§ Texte de lecture
============================================================

Condamner les entreprises qui mettraient au point « un stratagème par lequel un bien verrait sa durée normative sciemment réduite dès sa conception, limitant ainsi sa durée d’usage pour des raisons de modèle économique » (définition officielle de l’Ademe), voilà qui est louable. Mais est-ce que c'est le cas? L’obsolescence programmée ne relève-t-elle pas du fantasme collectif? C’est la question que nous avons posée à Alexandre Delaigue, professeur d’économie à Saint Cyr et auteur d’un blog sur l’économie.
FRÉDÉRIC BIANCHI
\ 08h00
FRÉDÉRIC BIANCHI
LSA: Les entreprises ont-elles un intérêt à réduire sciemment la durée de vie de leur produit?
Alexandre Delaigue: Non et ce pour plusieurs raisons. Parce qu'elles sont en concurrence entre elles et que celle qui s'amuserait à le faire serait immédiatement distancée. Mais si on se place sur le plan de la rentabilité: c’est plus intéressant pour une entreprise de produire par exemple un seul téléphone qu’elle vendra 1000 euros et qui durera 5 ans que d’en produire deux à 500 euros qui dureront chacun 2 ans et demi. Pourquoi? Parce que produire entraine des coûts et autant les limiter.
LSA: On cite pourtant souvent l’exemple du cartel des ampoules (condamné en 1951 pour entente) et des imprimantes qui contiendraient une puce qui les rendrait inutilisables au bout d’un certain nombre d’impressions...
A.D.: Alors concernant le fameux cartel, il a effectivement été condamné car les industriels qui se sont rencontrés pour standardiser les produits en ont profité pour se mettre d’accord sur les prix et se partager les zones géographiques. Mais ils n’ont pas du tout été condamnés pour s’être mis d’accord sur une limitation de la durée de vie des ampoules! Le rapport est très clair là-dessus.
En ce qui concerne les imprimantes, c’est encore la réalité économique qui montre que limiter leur durée de vie n’aurait aucun sens. Les industriels ne gagnent rien ou presque sur le matériel comme les imprimantes, voire pour certains vendent à perte. Le business, ils le font sur les consommables, les cartouches d’encre. Quel intérêt auraient-ils à saboter leur matériel? Pour vendre un produit sur lequel ils ne gagnent rien? Ou pire décevoir le client qui partirait acheter une autre marque et donc d’autres consommables? Ca n’a pas de sens.
LSA: Cet amendement si il est votée est-il une bonne mesure contre le gaspillage?
A.D.: C’est une loi symbolique qui dénonce un concept creux. C’est dommage car il y aurait des choses à faire pour réduire le gaspillage. Comme mettre en place des consignes de 100 euros par exemple pour l’achat d’un ordinateur. Somme qu’on rendrait à la personne qui ramènerait le produit en fin de vie afin qu’on le recycle. Ca existe déjà dans une certaine mesure sur les smartphones: Apple reprend les anciens smartphones qui continuent à marcher plutôt que les clients ne les jettent.

============================================================

§ Extraits des fiches

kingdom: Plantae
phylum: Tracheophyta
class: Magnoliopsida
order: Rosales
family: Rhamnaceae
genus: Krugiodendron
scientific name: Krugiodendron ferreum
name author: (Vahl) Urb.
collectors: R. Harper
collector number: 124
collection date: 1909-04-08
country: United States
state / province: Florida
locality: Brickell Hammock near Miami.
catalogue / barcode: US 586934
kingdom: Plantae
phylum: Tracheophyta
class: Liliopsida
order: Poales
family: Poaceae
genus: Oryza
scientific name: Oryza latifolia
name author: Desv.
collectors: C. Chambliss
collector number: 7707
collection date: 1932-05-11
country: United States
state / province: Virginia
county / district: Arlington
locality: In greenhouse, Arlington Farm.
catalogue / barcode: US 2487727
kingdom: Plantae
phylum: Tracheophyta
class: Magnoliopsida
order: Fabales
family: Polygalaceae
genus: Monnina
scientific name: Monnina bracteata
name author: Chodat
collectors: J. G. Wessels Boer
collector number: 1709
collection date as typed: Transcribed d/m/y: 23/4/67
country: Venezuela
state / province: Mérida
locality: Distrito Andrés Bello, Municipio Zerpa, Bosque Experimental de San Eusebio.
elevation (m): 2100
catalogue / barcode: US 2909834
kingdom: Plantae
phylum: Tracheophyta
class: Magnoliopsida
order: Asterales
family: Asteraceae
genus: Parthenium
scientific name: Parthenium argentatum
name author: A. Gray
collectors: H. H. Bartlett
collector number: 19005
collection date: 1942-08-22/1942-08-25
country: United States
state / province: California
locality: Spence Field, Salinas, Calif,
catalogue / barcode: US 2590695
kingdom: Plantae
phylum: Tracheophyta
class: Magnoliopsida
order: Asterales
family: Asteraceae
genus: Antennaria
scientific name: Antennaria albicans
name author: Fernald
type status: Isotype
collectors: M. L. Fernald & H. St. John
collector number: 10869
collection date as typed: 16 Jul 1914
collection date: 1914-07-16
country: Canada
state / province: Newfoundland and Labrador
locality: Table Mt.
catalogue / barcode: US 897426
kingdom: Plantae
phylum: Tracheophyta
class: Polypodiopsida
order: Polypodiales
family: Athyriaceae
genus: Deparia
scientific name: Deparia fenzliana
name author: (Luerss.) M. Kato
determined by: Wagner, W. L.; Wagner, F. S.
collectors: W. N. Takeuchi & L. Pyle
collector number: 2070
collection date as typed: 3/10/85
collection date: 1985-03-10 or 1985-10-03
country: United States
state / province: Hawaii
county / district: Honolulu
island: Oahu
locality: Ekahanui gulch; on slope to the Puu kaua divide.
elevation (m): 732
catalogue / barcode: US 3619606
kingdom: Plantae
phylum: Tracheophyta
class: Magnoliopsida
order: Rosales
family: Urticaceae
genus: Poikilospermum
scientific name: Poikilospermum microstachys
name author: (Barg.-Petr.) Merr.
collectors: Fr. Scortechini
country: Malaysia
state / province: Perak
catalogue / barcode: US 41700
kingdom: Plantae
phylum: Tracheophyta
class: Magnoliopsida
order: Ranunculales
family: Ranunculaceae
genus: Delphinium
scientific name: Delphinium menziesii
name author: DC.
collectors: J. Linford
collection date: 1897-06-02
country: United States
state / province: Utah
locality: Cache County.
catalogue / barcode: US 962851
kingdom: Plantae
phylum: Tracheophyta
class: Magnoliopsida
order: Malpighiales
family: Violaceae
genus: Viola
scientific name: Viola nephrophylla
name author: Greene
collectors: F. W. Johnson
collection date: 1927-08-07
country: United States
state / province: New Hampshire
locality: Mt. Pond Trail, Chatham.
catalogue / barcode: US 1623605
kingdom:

============================================================

§ Exercices
(1) D'après le texte sur l'obsolescence programmée, pour quels motifs le cartel des ampoules a-t-il été condamné ?
(2) Donnez la suite du texte sur l'obsolescence programmée, à partir de sa dernière phrase.

§ Corrigé de l'exercice
(1) Il a été condamné parce que les industriels se sont mis d'accord sur les prix et se sont partagé les zones géographiques.

(2)
LSA: La réalité c’est tout de même que ça devient de plus en plus difficile de faire réparer un produit...
A.D.: Oui et pour la bonne et simple raison que nous vivons dans des pays riches où les gens sont bien payés et le coût du travail élevé. Grâce à l’automatisation, nous savons fabriquer des produits en très grande quantité pour pas cher. Nous avons donc atteint un point où racheter un produit neuf coûte moins cher que de le faire réparer car la réparation relève de l’artisanat.
Et les gens surtout ne veulent souvent plus faire réparer car ça prend du temps. Au cours d’un débat, le directeur marketing des valises Delsey me disait que leur société proposait des garanties jusqu’à 10 ans. Mais en réalité, quasiment personne ne la fait jouer. Les gens qui ont un problème avec leur valise vont en général dans la grande distribution qui la leur change contre une neuve, le magasin facture ensuite au fournisseur. Les gens n’ont en réalité pas envie de cette société de la réparation... Si on concevait une voiture garantie un million de kilomètres, est-ce que tous les gens voudraient acheter une voiture pour toute une vie? Idem pour un téléphone ou un téléviseur? Avoir un produit durable n’est pas la seule qualité exigée par les clients loin de là. Car le consommateur anticipe des changement de goût, de mode, de règlementation etc.
LSA: Pourquoi alors cette croyance en l’obsolescence programmée des produits est si ancrée dans l’imaginaire collectif?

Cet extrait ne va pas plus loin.